[DIRECTIONS]
Each line of the data must reappear exactly in your answer, with no images included.
---------- THE INPUT
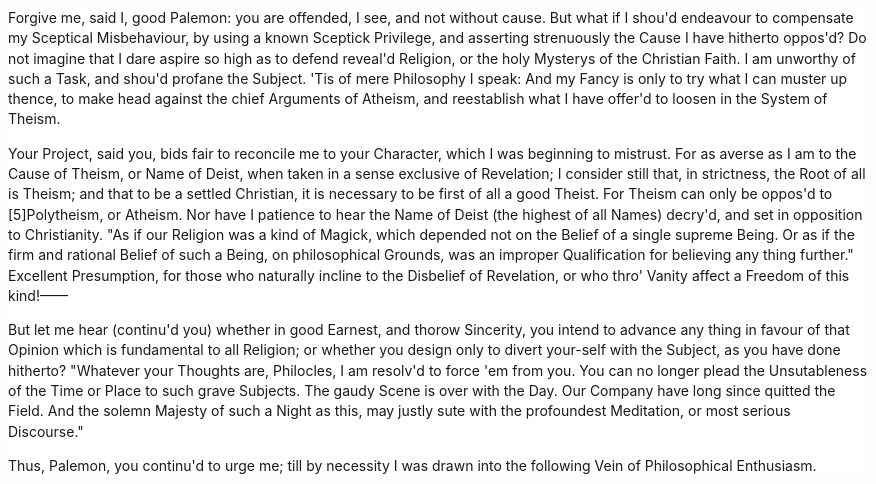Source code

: Forgive me, said I, good Palemon: you are offended, I see, and not without cause. But what if I shou'd endeavour to compensate my Sceptical Misbehaviour, by using a known Sceptick Privilege, and asserting strenuously the Cause I have hitherto oppos'd? Do not imagine that I dare aspire so high as to defend reveal'd Religion, or the holy Mysterys of the Christian Faith. I am unworthy of such a Task, and shou'd profane the Subject. 'Tis of mere Philosophy I speak: And my Fancy is only to try what I can muster up thence, to make head against the chief Arguments of Atheism, and reestablish what I have offer'd to loosen in the System of Theism.

Your Project, said you, bids fair to reconcile me to your Character, which I was beginning to mistrust. For as averse as I am to the Cause of Theism, or Name of Deist, when taken in a sense exclusive of Revelation; I consider still that, in strictness, the Root of all is Theism; and that to be a settled Christian, it is necessary to be first of all a good Theist. For Theism can only be oppos'd to [5]Polytheism, or Atheism. Nor have I patience to hear the Name of Deist (the highest of all Names) decry'd, and set in opposition to Christianity. "As if our Religion was a kind of Magick, which depended not on the Belief of a single supreme Being. Or as if the firm and rational Belief of such a Being, on philosophical Grounds, was an improper Qualification for believing any thing further." Excellent Presumption, for those who naturally incline to the Disbelief of Revelation, or who thro' Vanity affect a Freedom of this kind!——

But let me hear (continu'd you) whether in good Earnest, and thorow Sincerity, you intend to advance any thing in favour of that Opinion which is fundamental to all Religion; or whether you design only to divert your-self with the Subject, as you have done hitherto? "Whatever your Thoughts are, Philocles, I am resolv'd to force 'em from you. You can no longer plead the Unsutableness of the Time or Place to such grave Subjects. The gaudy Scene is over with the Day. Our Company have long since quitted the Field. And the solemn Majesty of such a Night as this, may justly sute with the profoundest Meditation, or most serious Discourse."

Thus, Palemon, you continu'd to urge me; till by necessity I was drawn into the following Vein of Philosophical Enthusiasm.

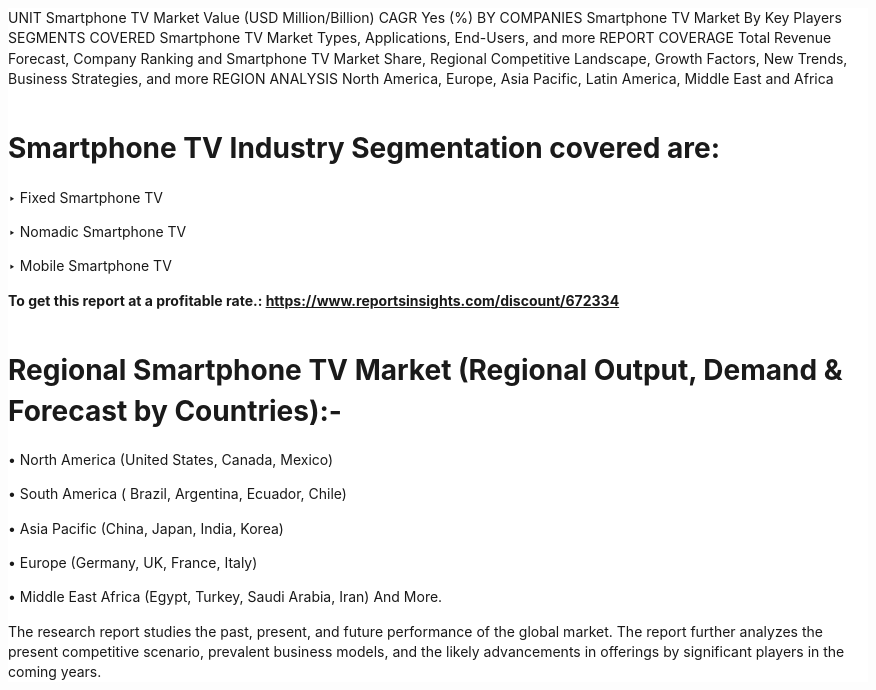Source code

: <td>UNIT</td>
<td>Smartphone TV Market Value (USD Million/Billion)</td>
<tr>
<td>CAGR</td>
<td>Yes (%)</td>
</tr>
</tr>
<tr>
<td>BY COMPANIES</td>
<td>Smartphone TV Market By Key Players</td>
</tr>
<tr>
<td>SEGMENTS COVERED</td>
<td>Smartphone TV Market Types, Applications, End-Users, and more</td>
</tr>
<tr>
<td>REPORT COVERAGE</td>
<td>Total Revenue Forecast, Company Ranking and Smartphone TV Market Share, Regional Competitive Landscape, Growth Factors, New Trends, Business Strategies, and more</td>
</tr>
<tr>
<td>REGION ANALYSIS</td>
<td>North America, Europe, Asia Pacific, Latin America, Middle East and Africa</td>
</tr>
</table>

# <strong>Smartphone TV Industry Segmentation covered are:</strong>

‣ Fixed Smartphone TV

‣ Nomadic Smartphone TV

‣ Mobile Smartphone TV

<strong>To get this report at a profitable rate.: <a href=https://www.reportsinsights.com/discount/672334>https://www.reportsinsights.com/discount/672334</a></strong>

# <strong>Regional Smartphone TV Market (Regional Output, Demand &amp; Forecast by Countries):-</strong>

• North America (United States, Canada, Mexico)

• South America ( Brazil, Argentina, Ecuador, Chile)

• Asia Pacific (China, Japan, India, Korea)

• Europe (Germany, UK, France, Italy)

• Middle East Africa (Egypt, Turkey, Saudi Arabia, Iran) And More.

The research report studies the past, present, and future performance of the global market. The report further analyzes the present competitive scenario, prevalent business models, and the likely advancements in offerings by significant players in the coming years.
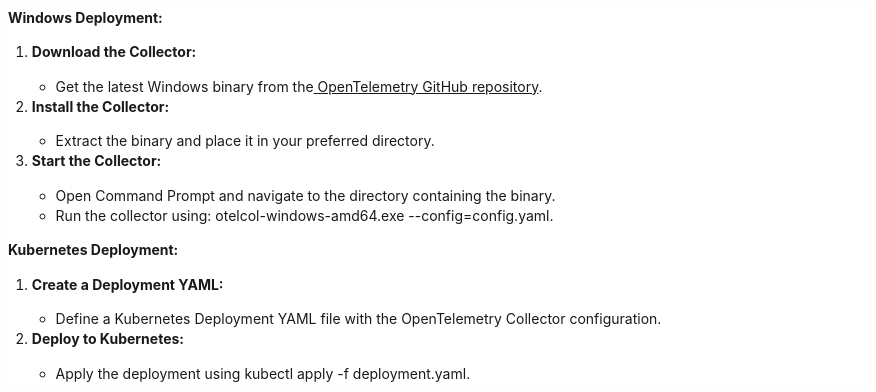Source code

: </ul>

</ol>

<p><strong>Windows Deployment:</strong></p>

<ol>

<li style="font-weight: 400;"><strong>Download the Collector:</strong></li>

<ul>

<li style="font-weight: 400;"><span style="font-weight: 400;">Get the latest Windows binary from the</span><a href="https://github.com/open-telemetry/opentelemetry-collector-releases"> <span style="font-weight: 400;">OpenTelemetry GitHub repository</span></a><span style="font-weight: 400;">.</span></li>

</ul>

<li style="font-weight: 400;"><strong>Install the Collector:</strong></li>

<ul>

<li style="font-weight: 400;"><span style="font-weight: 400;">Extract the binary and place it in your preferred directory.</span></li>

</ul>

<li style="font-weight: 400;"><strong>Start the Collector:</strong></li>

<ul>

<li style="font-weight: 400;"><span style="font-weight: 400;">Open Command Prompt and navigate to the directory containing the binary.</span></li>

<li style="font-weight: 400;"><span style="font-weight: 400;">Run the collector using: </span><span style="font-weight: 400;">otelcol-windows-amd64.exe --config=config.yaml</span><span style="font-weight: 400;">.</span></li>

</ul>

</ol>

<p><strong>Kubernetes Deployment:</strong></p>

<ol>

<li style="font-weight: 400;"><strong>Create a Deployment YAML:</strong></li>

<ul>

<li style="font-weight: 400;"><span style="font-weight: 400;">Define a Kubernetes Deployment YAML file with the OpenTelemetry Collector configuration.</span></li>

</ul>

<li style="font-weight: 400;"><strong>Deploy to Kubernetes:</strong></li>

<ul>

<li style="font-weight: 400;"><span style="font-weight: 400;">Apply the deployment using </span><span style="font-weight: 400;">kubectl apply -f deployment.yaml</span><span style="font-weight: 400;">.</span></li>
--------------------
[ANSWER AREA]
Source code

: Forgive me, said I, good Palemon: you are offended, I see, and not without cause. But what if I shou'd endeavour to compensate my Sceptical Misbehaviour, by using a known Sceptick Privilege, and asserting strenuously the Cause I have hitherto oppos'd? Do not imagine that I dare aspire so high as to defend reveal'd Religion, or the holy Mysterys of the Christian Faith. I am unworthy of such a Task, and shou'd profane the Subject. 'Tis of mere Philosophy I speak: And my Fancy is only to try what I can muster up thence, to make head against the chief Arguments of Atheism, and reestablish what I have offer'd to loosen in the System of Theism.

Your Project, said you, bids fair to reconcile me to your Character, which I was beginning to mistrust. For as averse as I am to the Cause of Theism, or Name of Deist, when taken in a sense exclusive of Revelation; I consider still that, in strictness, the Root of all is Theism; and that to be a settled Christian, it is necessary to be first of all a good Theist. For Theism can only be oppos'd to [5]Polytheism, or Atheism. Nor have I patience to hear the Name of Deist (the highest of all Names) decry'd, and set in opposition to Christianity. "As if our Religion was a kind of Magick, which depended not on the Belief of a single supreme Being. Or as if the firm and rational Belief of such a Being, on philosophical Grounds, was an improper Qualification for believing any thing further." Excellent Presumption, for those who naturally incline to the Disbelief of Revelation, or who thro' Vanity affect a Freedom of this kind!——

But let me hear (continu'd you) whether in good Earnest, and thorow Sincerity, you intend to advance any thing in favour of that Opinion which is fundamental to all Religion; or whether you design only to divert your-self with the Subject, as you have done hitherto? "Whatever your Thoughts are, Philocles, I am resolv'd to force 'em from you. You can no longer plead the Unsutableness of the Time or Place to such grave Subjects. The gaudy Scene is over with the Day. Our Company have long since quitted the Field. And the solemn Majesty of such a Night as this, may justly sute with the profoundest Meditation, or most serious Discourse."

Thus, Palemon, you continu'd to urge me; till by necessity I was drawn into the following Vein of Philosophical Enthusiasm.

Source code

: <td>UNIT</td>
<td>Smartphone TV Market Value (USD Million/Billion)</td>
<tr>
<td>CAGR</td>
<td>Yes (%)</td>
</tr>
</tr>
<tr>
<td>BY COMPANIES</td>
<td>Smartphone TV Market By Key Players</td>
</tr>
<tr>
<td>SEGMENTS COVERED</td>
<td>Smartphone TV Market Types, Applications, End-Users, and more</td>
</tr>
<tr>
<td>REPORT COVERAGE</td>
<td>Total Revenue Forecast, Company Ranking and Smartphone TV Market Share, Regional Competitive Landscape, Growth Factors, New Trends, Business Strategies, and more</td>
</tr>
<tr>
<td>REGION ANALYSIS</td>
<td>North America, Europe, Asia Pacific, Latin America, Middle East and Africa</td>
</tr>
</table>

# <strong>Smartphone TV Industry Segmentation covered are:</strong>

‣ Fixed Smartphone TV

‣ Nomadic Smartphone TV

‣ Mobile Smartphone TV

<strong>To get this report at a profitable rate.: <a href=https://www.reportsinsights.com/discount/672334>https://www.reportsinsights.com/discount/672334</a></strong>

# <strong>Regional Smartphone TV Market (Regional Output, Demand &amp; Forecast by Countries):-</strong>

• North America (United States, Canada, Mexico)

• South America ( Brazil, Argentina, Ecuador, Chile)

• Asia Pacific (China, Japan, India, Korea)

• Europe (Germany, UK, France, Italy)

• Middle East Africa (Egypt, Turkey, Saudi Arabia, Iran) And More.

The research report studies the past, present, and future performance of the global market. The report further analyzes the present competitive scenario, prevalent business models, and the likely advancements in offerings by significant players in the coming years.
Source code

: </ul>

</ol>

<p><strong>Windows Deployment:</strong></p>

<ol>

<li style="font-weight: 400;"><strong>Download the Collector:</strong></li>

<ul>

<li style="font-weight: 400;"><span style="font-weight: 400;">Get the latest Windows binary from the</span><a href="https://github.com/open-telemetry/opentelemetry-collector-releases"> <span style="font-weight: 400;">OpenTelemetry GitHub repository</span></a><span style="font-weight: 400;">.</span></li>

</ul>

<li style="font-weight: 400;"><strong>Install the Collector:</strong></li>

<ul>

<li style="font-weight: 400;"><span style="font-weight: 400;">Extract the binary and place it in your preferred directory.</span></li>

</ul>

<li style="font-weight: 400;"><strong>Start the Collector:</strong></li>

<ul>

<li style="font-weight: 400;"><span style="font-weight: 400;">Open Command Prompt and navigate to the directory containing the binary.</span></li>

<li style="font-weight: 400;"><span style="font-weight: 400;">Run the collector using: </span><span style="font-weight: 400;">otelcol-windows-amd64.exe --config=config.yaml</span><span style="font-weight: 400;">.</span></li>

</ul>

</ol>

<p><strong>Kubernetes Deployment:</strong></p>

<ol>

<li style="font-weight: 400;"><strong>Create a Deployment YAML:</strong></li>

<ul>

<li style="font-weight: 400;"><span style="font-weight: 400;">Define a Kubernetes Deployment YAML file with the OpenTelemetry Collector configuration.</span></li>

</ul>

<li style="font-weight: 400;"><strong>Deploy to Kubernetes:</strong></li>

<ul>

<li style="font-weight: 400;"><span style="font-weight: 400;">Apply the deployment using </span><span style="font-weight: 400;">kubectl apply -f deployment.yaml</span><span style="font-weight: 400;">.</span></li>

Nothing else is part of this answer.